▶ EXTRACTED RECORDS:
+ + +

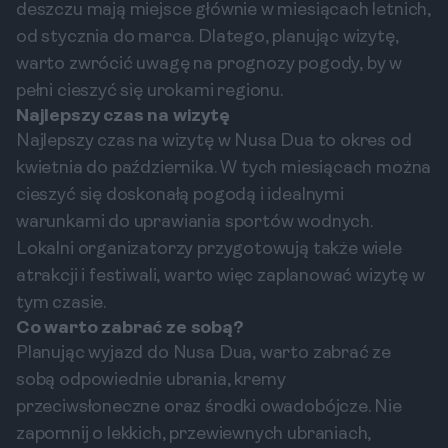
deszczu mają miejsce głównie w miesiącach letnich,
od stycznia do marca. Dlatego, planując wizytę,
warto zwrócić uwagę na prognozy pogody, by w
pełni cieszyć się urokami regionu.
Najlepszy czas na wizytę
Najlepszy czas na wizytę w Nusa Dua to okres od
kwietnia do października. W tych miesiącach można
cieszyć się doskonałą pogodą i idealnymi
warunkami do uprawiania sportów wodnych.
Lokalni organizatorzy przygotowują także wiele
atrakcji i festiwali, warto więc zaplanować wizytę w
tym czasie.
Co warto zabrać ze sobą?
Planując wyjazd do Nusa Dua, warto zabrać ze
sobą odpowiednie ubrania, kremy
przeciwsłoneczne oraz środki owadobójcze. Nie
zapomnij o lekkich, przewiewnych ubraniach,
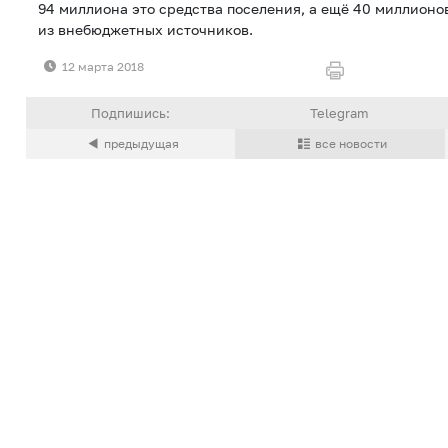
94 миллиона это средства поселения, а ещё 40 миллионо
из внебюджетных источников.
12 марта 2018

+ + +

▶ DIRECTIONS FOR THIS TASK: Every line that contains the string "miesiącach" should be copied from the records.

▶ EXPECTED ANSWER:
deszczu mają miejsce głównie w miesiącach letnich,
kwietnia do października. W tych miesiącach można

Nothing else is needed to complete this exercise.